Krüger F, Nyolt M, Yordanova K, Hein A, Kirste T - PLoS ONE (2014)

Bottom Line: Our results suggest that the combinatorial explosion caused by rich CSSM models does not inevitably lead to intractable inference or inferior performance.This means that the potential benefits of CSSM models (knowledge-based model construction, model reusability, reduced need for training data) are available without performance penalty.However, our results also show that research on CSSMs needs to consider sufficiently complex domains in order to understand the effects of design decisions such as choice of heuristics or inference procedure on performance.

View Article: PubMed Central - PubMed

Affiliation: Computer Science Institute, University of Rostock, Rostock, Germany.

ABSTRACT

Background: Computational state space models (CSSMs) enable the knowledge-based construction of Bayesian filters for recognizing intentions and reconstructing activities of human protagonists in application domains such as smart environments, assisted living, or security. Computational, i. e., algorithmic, representations allow the construction of increasingly complex human behaviour models. However, the symbolic models used in CSSMs potentially suffer from combinatorial explosion, rendering inference intractable outside of the limited experimental settings investigated in present research. The objective of this study was to obtain data on the feasibility of CSSM-based inference in domains of realistic complexity.
::::::
# Instruction 1
Turn the lines in the records starting at the line that contains "<details><summary>Cost & Usage" and ending at the line that contains "### Customer Engagement" into a numbered list, leaving out blank lines.
::::::
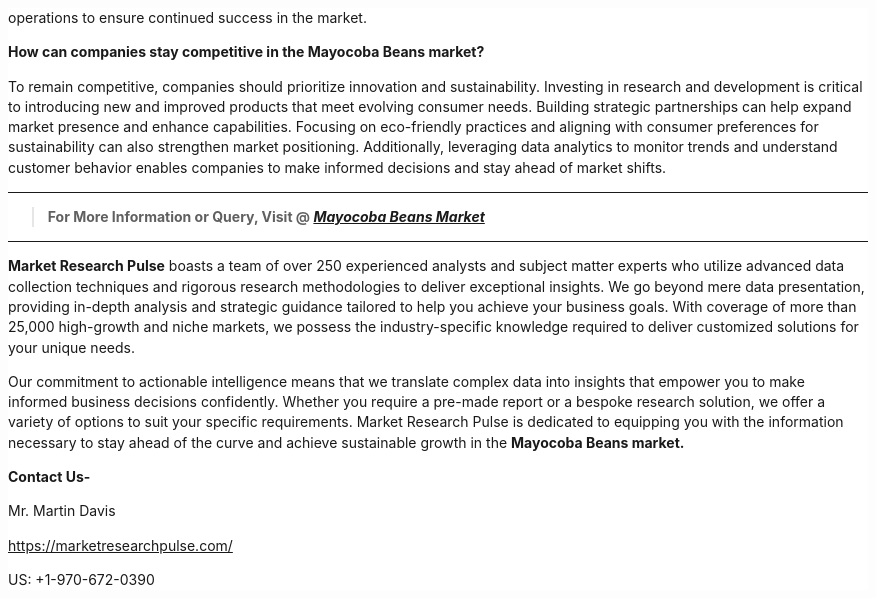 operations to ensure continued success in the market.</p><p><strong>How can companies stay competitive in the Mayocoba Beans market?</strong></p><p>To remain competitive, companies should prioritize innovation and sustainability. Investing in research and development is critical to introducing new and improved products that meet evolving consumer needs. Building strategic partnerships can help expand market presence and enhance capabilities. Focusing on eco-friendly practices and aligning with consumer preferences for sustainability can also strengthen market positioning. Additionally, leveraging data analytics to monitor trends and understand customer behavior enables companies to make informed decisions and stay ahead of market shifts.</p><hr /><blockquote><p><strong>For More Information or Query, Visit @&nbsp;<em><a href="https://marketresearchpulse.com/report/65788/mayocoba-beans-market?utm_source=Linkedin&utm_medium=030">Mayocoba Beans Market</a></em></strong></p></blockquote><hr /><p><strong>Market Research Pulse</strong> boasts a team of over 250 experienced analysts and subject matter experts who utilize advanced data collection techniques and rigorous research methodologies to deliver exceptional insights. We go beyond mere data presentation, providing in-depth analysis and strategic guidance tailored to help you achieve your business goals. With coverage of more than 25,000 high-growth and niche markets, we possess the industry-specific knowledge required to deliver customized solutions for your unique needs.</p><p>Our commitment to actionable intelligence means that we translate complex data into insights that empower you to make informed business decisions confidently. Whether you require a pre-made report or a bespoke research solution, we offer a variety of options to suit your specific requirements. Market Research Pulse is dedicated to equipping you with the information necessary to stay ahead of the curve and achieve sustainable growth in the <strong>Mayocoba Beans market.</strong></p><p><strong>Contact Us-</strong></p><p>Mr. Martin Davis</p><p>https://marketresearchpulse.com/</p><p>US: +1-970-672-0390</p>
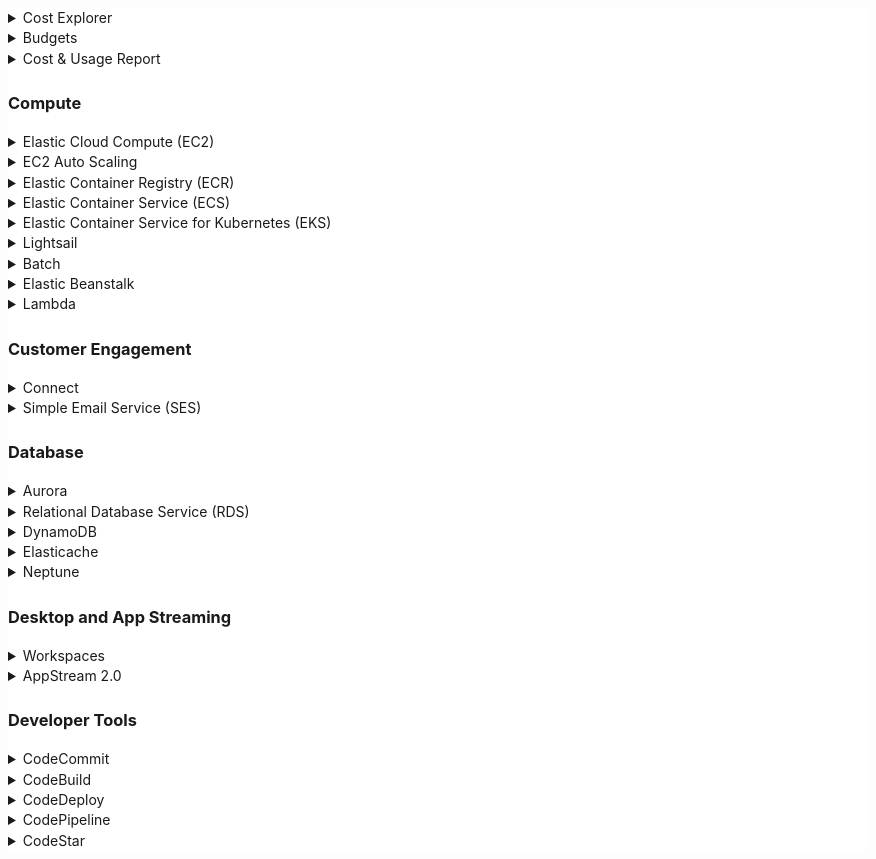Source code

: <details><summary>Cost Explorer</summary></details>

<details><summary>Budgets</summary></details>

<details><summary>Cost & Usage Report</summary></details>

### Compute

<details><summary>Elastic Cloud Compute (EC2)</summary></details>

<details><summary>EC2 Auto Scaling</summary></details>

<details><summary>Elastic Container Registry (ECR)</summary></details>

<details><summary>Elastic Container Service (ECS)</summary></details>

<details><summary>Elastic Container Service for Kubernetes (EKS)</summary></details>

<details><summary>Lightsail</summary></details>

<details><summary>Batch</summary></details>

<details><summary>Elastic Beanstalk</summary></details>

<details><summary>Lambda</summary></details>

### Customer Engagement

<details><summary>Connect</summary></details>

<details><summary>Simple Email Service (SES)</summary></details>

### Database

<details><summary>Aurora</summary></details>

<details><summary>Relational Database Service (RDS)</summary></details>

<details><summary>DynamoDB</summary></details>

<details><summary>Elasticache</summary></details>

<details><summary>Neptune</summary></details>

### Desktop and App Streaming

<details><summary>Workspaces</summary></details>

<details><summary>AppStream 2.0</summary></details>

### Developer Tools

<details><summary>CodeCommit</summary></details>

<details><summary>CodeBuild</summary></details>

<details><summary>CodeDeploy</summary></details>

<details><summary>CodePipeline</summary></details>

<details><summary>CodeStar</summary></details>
::::::
# Instruction 2
Continue the abstract on computational state space models from where it stops.

# Written reply 1
1. <details><summary>Cost & Usage Report</summary></details>
2. ### Compute
3. <details><summary>Elastic Cloud Compute (EC2)</summary></details>
4. <details><summary>EC2 Auto Scaling</summary></details>
5. <details><summary>Elastic Container Registry (ECR)</summary></details>
6. <details><summary>Elastic Container Service (ECS)</summary></details>
7. <details><summary>Elastic Container Service for Kubernetes (EKS)</summary></details>
8. <details><summary>Lightsail</summary></details>
9. <details><summary>Batch</summary></details>
10. <details><summary>Elastic Beanstalk</summary></details>
11. <details><summary>Lambda</summary></details>
12. ### Customer Engagement

# Written reply 2
Methods: A typical instrumental activity of daily living was used as a trial scenario. As primary sensor modality, wearable inertial measurement units were employed. The results achievable by CSSM methods were evaluated by comparison with those obtained from established training-based methods (hidden Markov models, HMMs) using Wilcoxon signed rank tests. The influence of modeling factors on CSSM performance was analyzed via repeated measures analysis of variance.

Results: The symbolic domain model was found to have more than 10(8) states, exceeding the complexity of models considered in previous research by at least three orders of magnitude. Nevertheless, if factors and procedures governing the inference process were suitably chosen, CSSMs outperformed HMMs. Specifically, inference methods used in previous studies (particle filters) were found to perform substantially inferior in comparison to a marginal filtering procedure.

Conclusions: Our results suggest that the combinatorial explosion caused by rich CSSM models does not inevitably lead to intractable inference or inferior performance. This means that the potential benefits of CSSM models (knowledge-based model construction, model reusability, reduced need for training data) are available without performance penalty. However, our results also show that research on CSSMs needs to consider sufficiently complex domains in order to understand the effects of design decisions such as choice of heuristics or inference procedure on performance.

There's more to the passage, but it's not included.